Maritime acreage about nine miles off the coast of Rhode Island went on the auction block Wednesday for wind energy development. The Bureau of Ocean Management said it’s the first-ever competitive lease sale for renewable energy on the U.S. Outer Continental Shelf. Combined, the BOEM had generated more than half a million dollars in bids for the acreage. The lease is part of the green hue apparent in U.S. President Obama's second-term economic agenda. With recovery under way, the Obama administration may be on the cusp of starting a U.S. renewable energy revolution, a revolution that may also mark the end to the Keystone XL pipeline debate.
The BOEM put more than 230,000 acres off the Rhode Island coast on the auction
block for wind energy developers. Combined, the two lease areas
could support the development of more than 3,000 megawatts of wind energy.
President Obama has been rolling out a new economic agenda meant to put momentum behind the economic recovery under way in the United States. The Commerce Department
said Wednesday the economy grew at a rate of 2.3 percent from the height of the recession in 2009 through last year. Payroll
information from July, meanwhile, shows U.S. companies added 200,000 workers to their payrolls.
Obama told workers at an
Amazon warehouse in Tennessee this week U.S. businesses created more than 7 million jobs during the last 40 months. Wind, solar and natural gas, he added, could help create even more jobs for American workers.
"Now is the time to double down on renewable energy," he
said.
Job creation has been the source of debate over Obama's energy policies. He contested the employment benefits of the proposed Keystone XL oil pipeline in a weekend interview with The
New York Times. The president
said job creation from the pipeline would be "a blip" when compared to the relative need in the U.S. economy. Keystone XL planner TransCanada said the Gulf Coast Pipeline, the U.S.-leg of the project, put 4,000 people to work during the initial construction phase.
The president told the crowd in Tennessee "on oil pipeline coming down from Canada that's estimated to create about 50 permanent jobs [is] not a jobs plan." New investments meant to break the U.S. addiction to foreign oil helped right the economic ship. The good jobs in America, he said, are in wind, solar and natural gas.

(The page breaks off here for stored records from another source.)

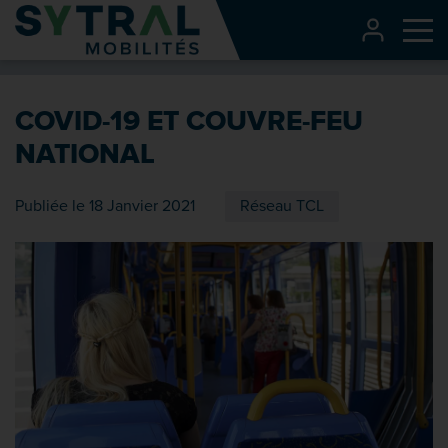
Contenu
CONNEXI
Me
Entête de page
Menu principal
COVID-19 ET COUVRE-FEU
Recherche
NATIONAL
Pied de page
Publiée le 18 Janvier 2021
Réseau TCL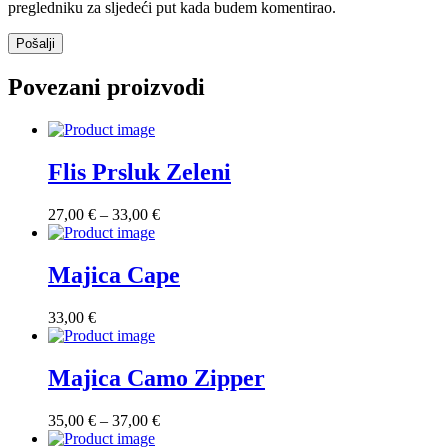
pregledniku za sljedeći put kada budem komentirao.
Povezani proizvodi
Flis Prsluk Zeleni
Raspon
27,00
€
–
33,00
€
cijena:
od
27,00 €
Majica Cape
do
33,00 €
33,00
€
Majica Camo Zipper
Raspon
35,00
€
–
37,00
€
cijena: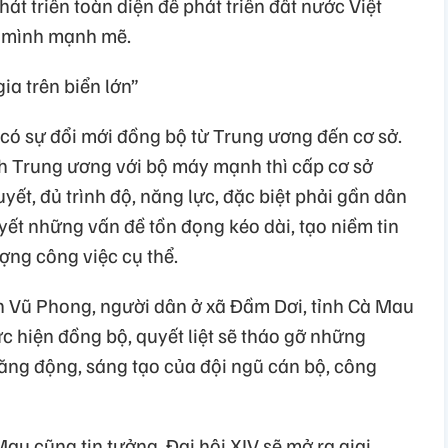
hát triển toàn diện để phát triển đất nước Việt
 mình mạnh mẽ.
a trên biển lớn”
 sự đổi mới đồng bộ từ Trung ương đến cơ sở.
h Trung ương với bộ máy mạnh thì cấp cơ sở
ết, đủ trình độ, năng lực, đặc biệt phải gần dân
uyết những vấn đề tồn đọng kéo dài, tạo niềm tin
ợng công việc cụ thể.
 Vũ Phong, người dân ở xã Đầm Dơi, tỉnh Cà Mau
c hiện đồng bộ, quyết liệt sẽ tháo gỡ những
ăng động, sáng tạo của đội ngũ cán bộ, công
u cũng tin tưởng, Đại hội XIV sẽ mở ra giai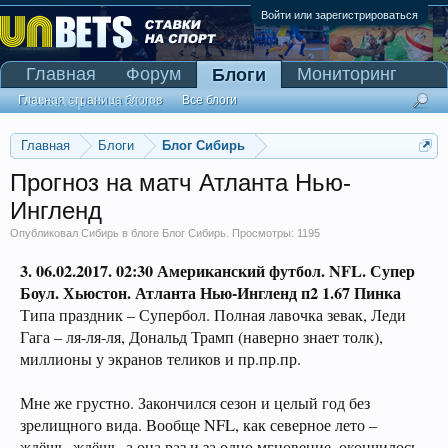
Войти или зарегистрироваться
Главная
Форум
Мониторинг
Блоги
Сканер Pinnacle
Главная страница блогов
Все блоги
Главная
Блоги
Блог Сибирь
Прогноз на матч Атланта Нью-
Ингленд
Опубликовал
Сибирь
в блоге
Блог Сибирь
. Просмотры: 1195
3. 06.02.2017. 02:30
Американский футбол. NFL. Супер
Боул. Хьюстон. Атланта Нью-Ингленд п2 1.67 Пинка
Типа праздник – Супербол. Полная лавочка зевак, Леди
Гага – ля-ля-ля, Дональд Трамп (наверно знает толк),
миллионы у экранов теликов и пр.пр.пр.
Мне же грустно. Закончился сезон и целый год без
зрелищного вида. Вообще NFL, как северное лето –
ждёшь, ждёшь, а она раз и за одно мгновение, окончилось.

U.S. Interior Secretary Sally Jewell said Wednesday's offshore wind energy lease sale was history in the making. There was an enormous potential for job growth in the wind energy sector, she said, even as U.S. oil production gains continue to provide a source of stimulus for shale-rich states like North Dakota. The lease areas on the auction block Wednesday could provide enough electricity to meet the energy demands of more than 1 million homes, her department
said.
Last week, the BOEM said it was reviewing a request from the Virginia government to build a grid-connected 12 megawatt wind energy test facility off the state coast. A second competitive lease sale off the East Coast is set for Sept. 4.